Память смертная

Владимир Коршунов
   Тётя Лена угасла за месяц – буквально сгорела. Ещё зеленела листва и в тёплом воздухе кружились первые осенние паутинки, когда мать вернулась из больницы, где лежала тётка и тихо, как-то потеряно, сказала, почти прошептала:

- Рак…

   Она поставила на пол сумку и опустилась на табурет. Потом обхватила лицо руками и приглушённо завыла:

- Сестрёнка моя бедненькая! …Леночка! За что же это?

   Отец пытался её успокаивать, гладил по плечам, присев рядом, что-то шептал на ухо, но она только качала головой и плакала.

   Мне было лет шесть. Я плохо понимал, что происходит, но прекрасно помню, как оцарапало мою душу это короткое резкое слово: «рак». Что-то прежде незнакомое - зловещее и гадкое вошло в дом и не отпускало долго. Я ещё несколько дней вздрагивал, когда вспоминал, как мать сказала это, а потом забылся и успокоился…

   Мы приехали в посёлок, где жила тётя Лена, противной полусырой осенью, когда всё вокруг: и трава, и деревянные дома пригорода, считавшегося теперь городской окраиной, и даже небо казались бурыми, как октябрьская глина, выстуженными, мёртвыми. Впрочем, я ещё не совсем понимал смыл этого слова, хотя, конечно, слышал его.

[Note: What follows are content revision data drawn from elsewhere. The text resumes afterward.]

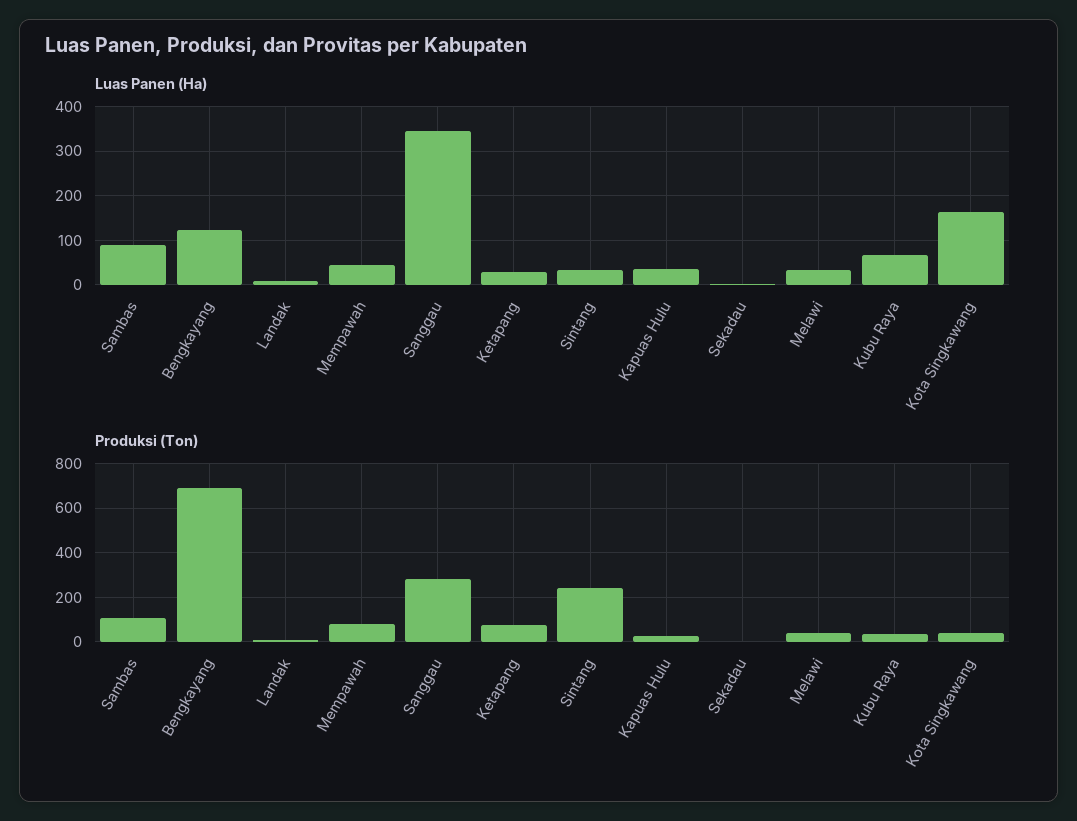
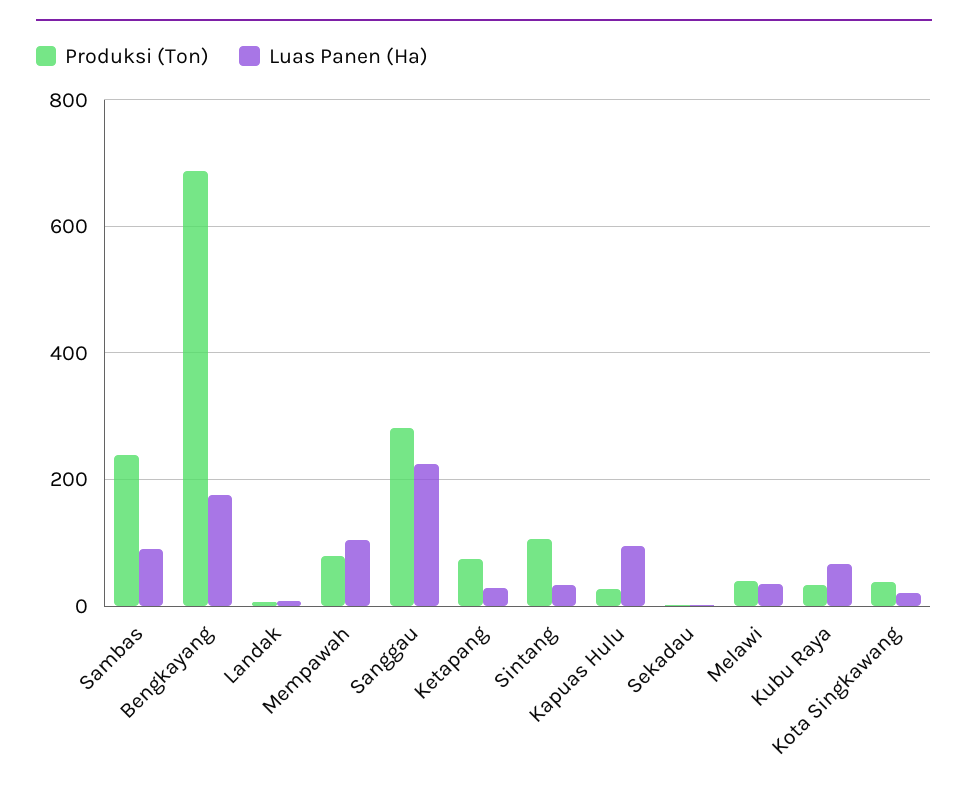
  {
    "Luas Panen (Ha)": {
      "Sambas": 100,
-     "Bengkayang": 120,
+     "Bengkayang": 180,
      "Landak": 0,
-     "Mempawah": 40,
+     "Mempawah": 100,
-     "Sanggau": 340,
+     "Sanggau": 220,
      "Ketapang": 20,
      "Sintang": 40,
-     "Kapuas Hulu": 40,
+     "Kapuas Hulu": 100,
      "Sekadau": 0,
      "Melawi": 40,
      "Kubu Raya": 60,
-     "Kota Singkawang": 160
+     "Kota Singkawang": 20
    },
    "Produksi (Ton)": {
-     "Sambas": 100,
+     "Sambas": 240,
      "Bengkayang": 680,
      "Landak": 0,
      "Mempawah": 80,
      "Sanggau": 280,
      "Ketapang": 80,
-     "Sintang": 250,
+     "Sintang": 100,
      "Kapuas Hulu": 20,
      "Sekadau": 0,
      "Melawi": 40,
      "Kubu Raya": 40,
      "Kota Singkawang": 40
    }
  }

   На пороге стояли какие-то люди – чужие и такие же серые, как осенние сумерки. Я отворачивался, старался не задирать голову, чтоб не видеть их лиц. А когда в горнице, где также было много людей, увидел бабушку, хотел броситься к ней, обхватить её шею руками, рассказать, как нехорошо – тревожно было мне сегодня: когда мы ехали сюда, и сейчас у крыльца – особенно… Я ждал, что она расцелует и успокоит меня, как умела делать только она, да ещё тётя Лена – младшая мамина сестра… Я думал, что сейчас, все мои переживания кончатся и всё будет как всегда – легко и радостно от того что мы так любим друг дружку. Но… бабушка даже не заметила меня.

   Они обнялись с матерью. Бабушка что-то шепнула ей и, уткнувшись в плечо, затряслась мелко, забыв обо всех, кто здесь был… и обо мне тоже. Я крепче ухватил отца за руку и почувствовал, что его ладонь стала ледяной и мокрой. Казалось он, как и я, стоял здесь забытый и, не знал, что делать дальше. Наступило, какое-то безвременье, в котором не было ни звуков, ни запахов, не было почти ничего. Только силуэты людей, пятна цветных и чёрных платочков, белых простыней, завесивших всё пространство комнаты и ярко красное пятно гроба, прикрытое таким же белым, как и простыни вокруг покрывалом.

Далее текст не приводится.